SENATORS, on Wednesday, resolved to set aside the sum of N10 billion to tackle insecurity in Zamfara State following waves of killings and rising insecurity in the state.
The lawmakers, who approved the sum to be set aside through the 2019 budget, said that a committee should be set up to manage its implementation.
The decision to set aside the intervention fund was sequel to a motion moved by Senator Kabiru Marafa through Orders 42 and 52 of the Senate Standing Orders 2015 as amended.
Senator Marafa, in highlighting activities of bandits, kidnappers and cattle rustlers in the state, told the Senate that the crimes had been on the rise on a daily basis.
The lawmakers resolved to set aside N10 billion intervention fund in aid of the insecurity and humanitarian challenges in the troubled state.
The senators said that to manage the fund, the Federal Government could set up an ad hoc committee to be known as Presidential Initiative on Zamfara which would have a 10-year lifespan and coordinate programmes and activities aimed at addressing humanitarian crisis in the state.
While moving the motion, Senator Marafa alerted the chamber that the problem of insecurity in Zamfara State was deteriorating on weekly or even daily basis, while he called for urgent national action and from the parliament.
He said that heinous activities of different categories of mindless criminals or killers in the state like armed bandits, cattle rustlers, kidnappers were creating serious humanitarian crisis in the state that must be addressed very urgently.
He said: “Since 2011, as a result of the unabating activities of the criminals in the state, roughly estimated 11,000 males have been killed who left behind an average of 22,000 widows and by extension, 44,000 orphans.
“These figures are just by conservative estimates because the figures are far higher.
“The bandits, especially heavily-armed kidnappers, operate with little or no resistance in Gusau, the state capital, making less than 75 per cent of people in the state not to be sleeping in their houses.
“The situation has nothing to do with politics because my own blood sister was murdered in her matrimonial home in February this year and even two of my cousins outside the state capital a few weeks back.”

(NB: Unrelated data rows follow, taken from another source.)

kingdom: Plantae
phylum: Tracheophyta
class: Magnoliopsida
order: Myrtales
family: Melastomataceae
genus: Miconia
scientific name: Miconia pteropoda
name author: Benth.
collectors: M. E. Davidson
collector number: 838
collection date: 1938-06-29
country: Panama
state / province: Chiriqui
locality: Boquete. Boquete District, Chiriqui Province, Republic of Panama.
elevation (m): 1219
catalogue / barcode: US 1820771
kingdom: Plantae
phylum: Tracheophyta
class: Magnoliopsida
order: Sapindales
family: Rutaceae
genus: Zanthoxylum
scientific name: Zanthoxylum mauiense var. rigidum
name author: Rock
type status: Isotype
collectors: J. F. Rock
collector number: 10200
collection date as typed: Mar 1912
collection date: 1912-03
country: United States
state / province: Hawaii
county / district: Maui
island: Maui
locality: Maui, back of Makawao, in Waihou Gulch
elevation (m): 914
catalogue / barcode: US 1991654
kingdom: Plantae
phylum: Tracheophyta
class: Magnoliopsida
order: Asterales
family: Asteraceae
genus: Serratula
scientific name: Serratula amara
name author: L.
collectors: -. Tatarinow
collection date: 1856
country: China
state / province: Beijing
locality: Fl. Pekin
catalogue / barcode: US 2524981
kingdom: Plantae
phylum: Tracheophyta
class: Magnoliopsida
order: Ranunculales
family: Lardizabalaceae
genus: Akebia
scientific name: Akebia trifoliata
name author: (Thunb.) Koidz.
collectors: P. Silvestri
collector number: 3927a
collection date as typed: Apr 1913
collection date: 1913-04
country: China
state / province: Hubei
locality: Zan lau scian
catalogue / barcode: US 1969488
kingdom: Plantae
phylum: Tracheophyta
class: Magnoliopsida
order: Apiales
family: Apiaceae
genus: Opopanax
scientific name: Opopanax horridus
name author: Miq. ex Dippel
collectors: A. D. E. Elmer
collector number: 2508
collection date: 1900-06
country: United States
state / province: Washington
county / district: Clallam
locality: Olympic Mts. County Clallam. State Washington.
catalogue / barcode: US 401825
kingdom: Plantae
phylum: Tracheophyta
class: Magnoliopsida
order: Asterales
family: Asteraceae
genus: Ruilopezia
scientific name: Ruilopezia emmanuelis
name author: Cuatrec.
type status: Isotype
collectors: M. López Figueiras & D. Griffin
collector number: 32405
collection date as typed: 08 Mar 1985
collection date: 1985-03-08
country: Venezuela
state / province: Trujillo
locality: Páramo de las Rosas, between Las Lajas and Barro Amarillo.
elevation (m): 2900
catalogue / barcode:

Deputy Senate President, Ike Ekweremadu, who was the first to contribute, said that Senator Marafa should be commended for always bringing the deteriorating security situation in Zamfara State to the front burner of discourse in the Senate.
He said: “The primary purpose of government as clearly stated in Section (1b) of the 1999 Constitution as amended is all about security and welfare of citizens. Any government that cannot make provisions for these has no business in governance.
ALSO READ: Senate leadership: I never said 82 Senators back Ahmed Lawan ― Wamakko
“For government to tackle the security problem headlong, the abnormality of Nigeria being the only federation with centralised police must be addressed.
“It has been suggested and said in this hallowed chamber that long-lasting solutions to myriads of insecurity challenges in the land is creation of state police, the earlier we embrace it the better for the country.”
Also in his contributions, Senate Chief Whip, Olusola Adeyeye, said the problem of the country is the constitution itself, which with its provisions, puts on ground what he called an over-centralised federation or unitary system as against federal system of government.
According to him, as long as the problematic constitution is not amended by way of removing policing from exclusive list to concurrent list, to pave way for state police, criminality at local levels will continue unabated.
“How on earth would a supposedly federation have 68 items on its exclusive list and just 12 ambiguous and nebulous items on its concurrent list. Provisions of this constitution make mockery of Nigeria as a federation and the earlier it is addressed, the better because every crime is local and solution to it is local,” he said.
Other senators who spoke on the motion including Senate Leader, Senator Ahmad Lawan; Deputy Leader, Bala Ibn Na’Allah Shehu Sani; Mohammed Hassan and Emmanuel Bwacha all condemned the spate of insecurity in the land in their various contributions.
Senate President, Bukola Saraki, in his remarks stated that policing needed to be localised to ensure that all crimes are tackled from the local levels.